CF1995E2 Let Me Teach You a Lesson (Hard Version)

This is the hard version of a problem. The only difference between an easy and a hard version is the constraints on $ t $ and $ n $ . You can make hacks only if both versions of the problem are solved. Arthur is giving a lesson to his famous $ 2 n $ knights. Like any other students, they're sitting at the desks in pairs, but out of habit in a circle. The knight $ 2 i - 1 $ is sitting at the desk with the knight $ 2 i $ . Each knight has intelligence, which can be measured by an integer. Let's denote the intelligence of the $ i $ -th knight as $ a_i $ . Arthur wants the maximal difference in total intelligence over all pairs of desks to be as small as possible. More formally, he wants to minimize $ \max\limits_{1 \le i \le n} (a_{2 i - 1} + a_{2 i}) - \min\limits_{1 \le i \le n} (a_{2 i - 1} + a_{2 i}) $ . However, the Code of Chivalry only allows swapping the opposite knights in the circle, i.e., Arthur can simultaneously perform $ a_i := a_{i + n} $ , $ a_{i + n} := a_i $ for any $ 1 \le i \le n $ . Arthur can make any number of such swaps. What is the best result he can achieve?

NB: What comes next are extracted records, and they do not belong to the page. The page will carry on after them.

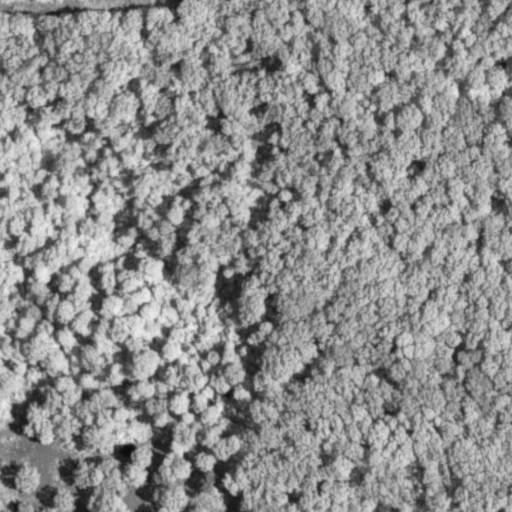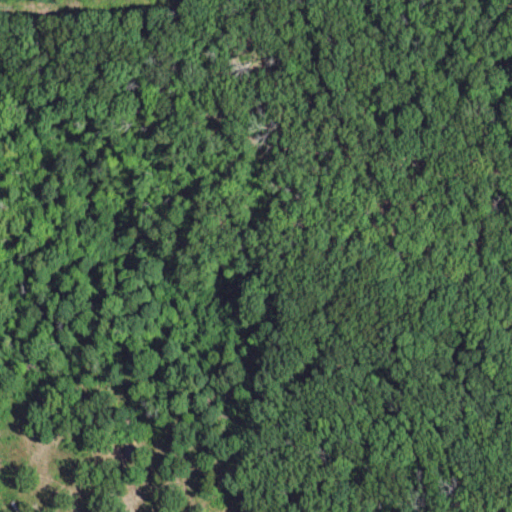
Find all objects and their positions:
road: (57, 20)
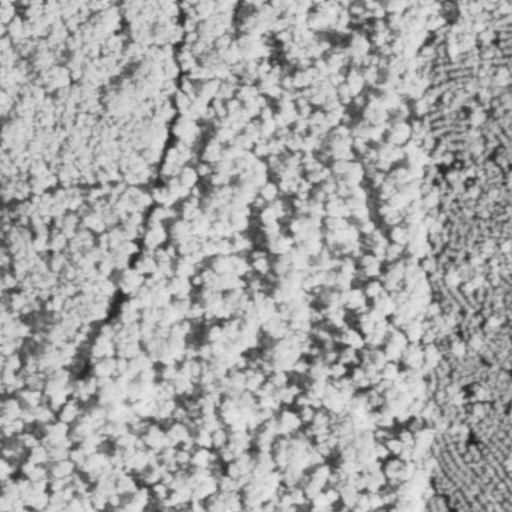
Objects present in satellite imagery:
road: (134, 257)
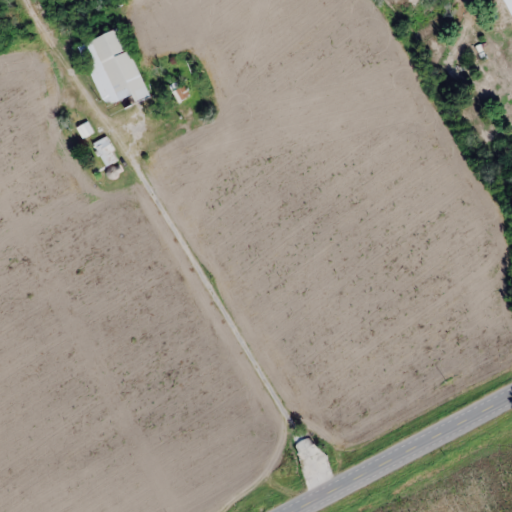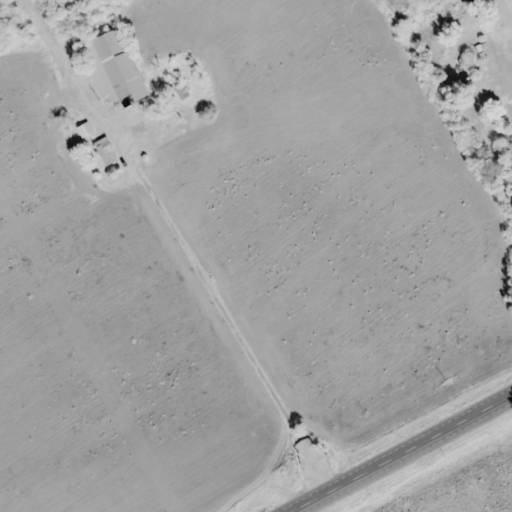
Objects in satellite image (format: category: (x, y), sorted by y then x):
building: (111, 71)
road: (181, 247)
road: (398, 452)
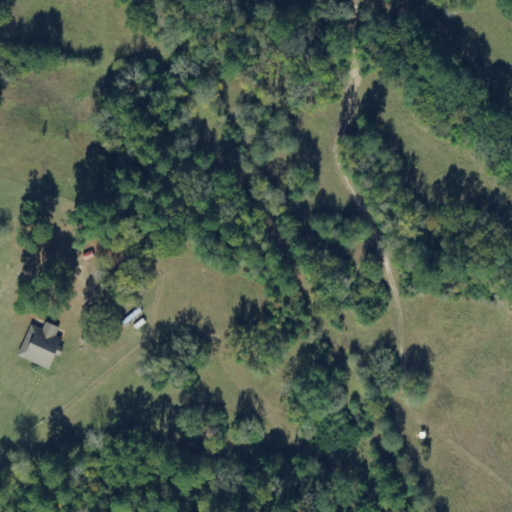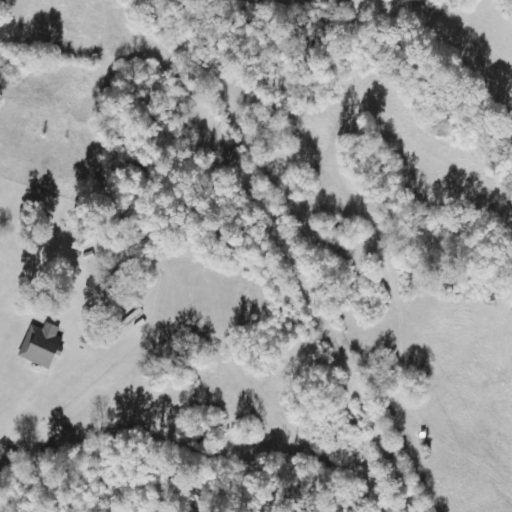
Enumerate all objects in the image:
building: (44, 346)
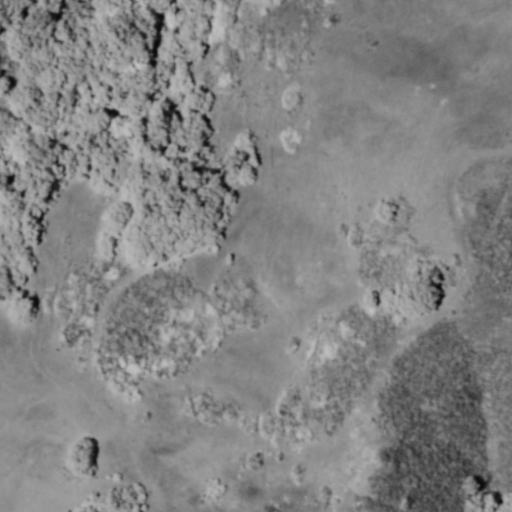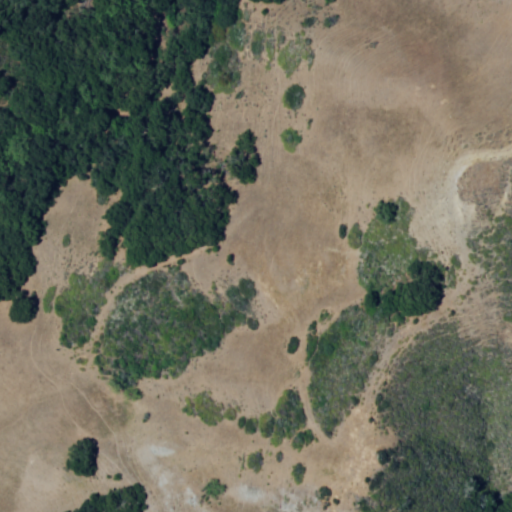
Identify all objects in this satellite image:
road: (305, 355)
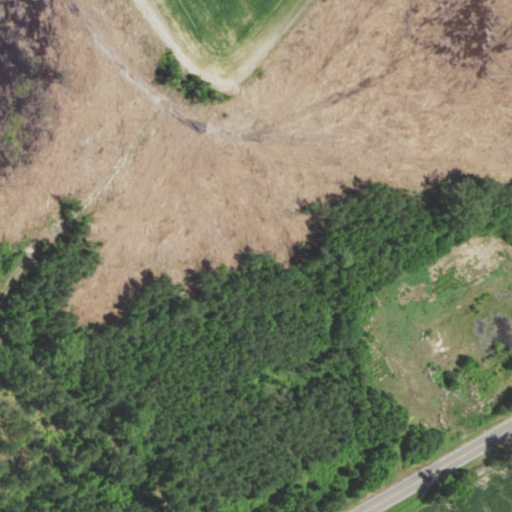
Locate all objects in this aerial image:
road: (436, 469)
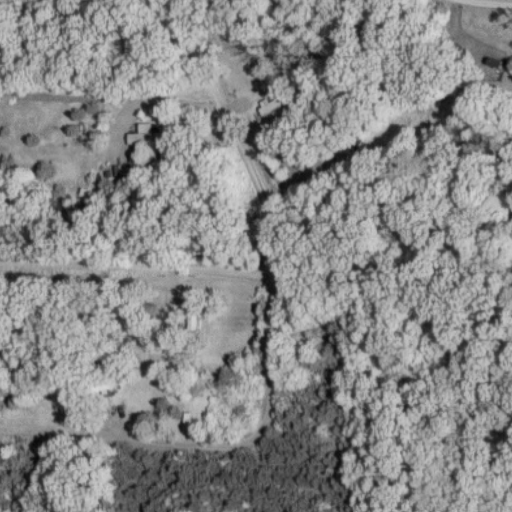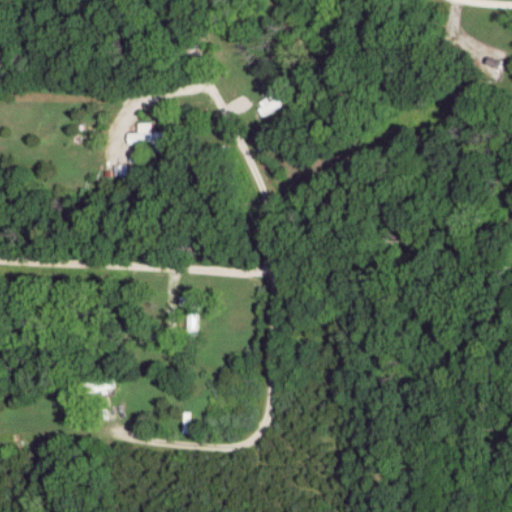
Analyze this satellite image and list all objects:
road: (483, 3)
road: (146, 101)
building: (277, 103)
road: (232, 134)
building: (147, 138)
road: (136, 268)
building: (192, 324)
building: (97, 388)
road: (209, 444)
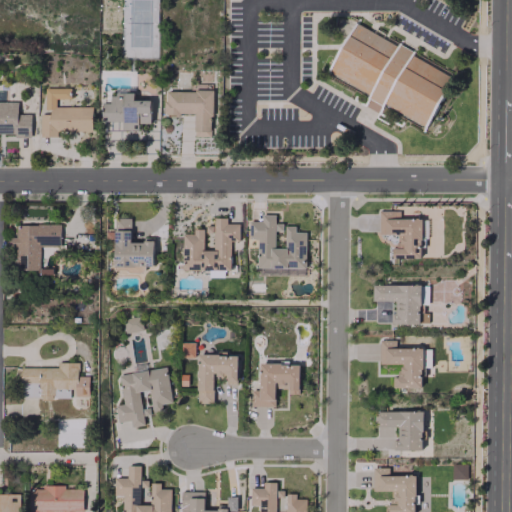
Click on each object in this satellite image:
road: (292, 3)
building: (391, 75)
road: (247, 90)
road: (507, 90)
building: (192, 106)
building: (126, 110)
building: (62, 114)
building: (13, 120)
road: (256, 181)
building: (401, 233)
building: (33, 245)
building: (278, 246)
building: (209, 247)
building: (130, 248)
building: (401, 302)
building: (131, 324)
road: (339, 346)
road: (504, 346)
building: (402, 362)
building: (213, 373)
building: (56, 380)
building: (274, 382)
building: (142, 394)
building: (403, 427)
road: (266, 447)
road: (47, 456)
building: (395, 489)
building: (140, 493)
building: (54, 498)
building: (274, 499)
building: (9, 502)
building: (204, 502)
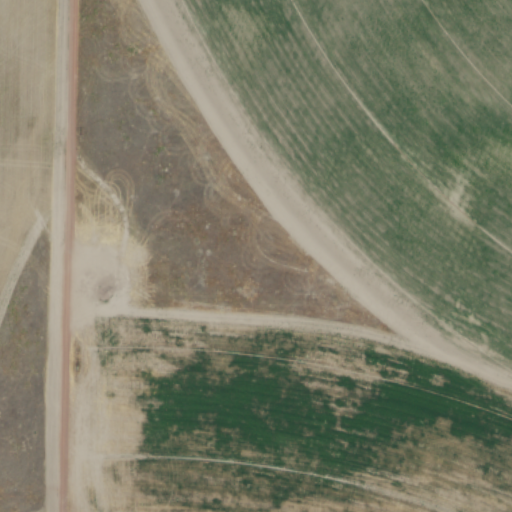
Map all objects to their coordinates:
road: (390, 511)
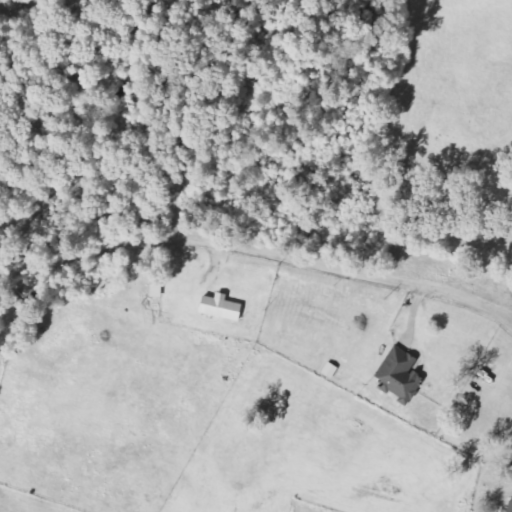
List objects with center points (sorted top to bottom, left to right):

Each test consists of several test cases. The first line contains a single integer $ t $ ( $ 1 \le t \le 10\,000 $ ) — the number of test cases. It is followed by descriptions of the test cases. The first line of each test case contains a single integer $ n $ ( $ 1 \le n \le 100\,000 $ ) — the number of desks. The second line consists of $ 2n $ integers $ a_1, a_2, \ldots, a_{2 n} $ ( $ 1 \le a_i \le 10^9 $ ) — the intelligence values of the knights. It is guaranteed that the sum of $ n $ over all test cases does not exceed $ 100\,000 $ .

For each test case, output a single line containing one integer — the minimal difference Arthur can achieve.

In the first test case, Arthur can swap the second and the fourth knights. Then the total intelligence at both desks will be $ 10 $ . In the third test case, Arthur can make $ 0 $ operations, which will result in the total intelligence of $ 11 $ at each of the desks. In the fourth test case, Arthur can swap knights with indices $ 2 $ and $ 5 $ and achieve the difference of $ 2 $ . It can be proven that he cannot improve his result any further.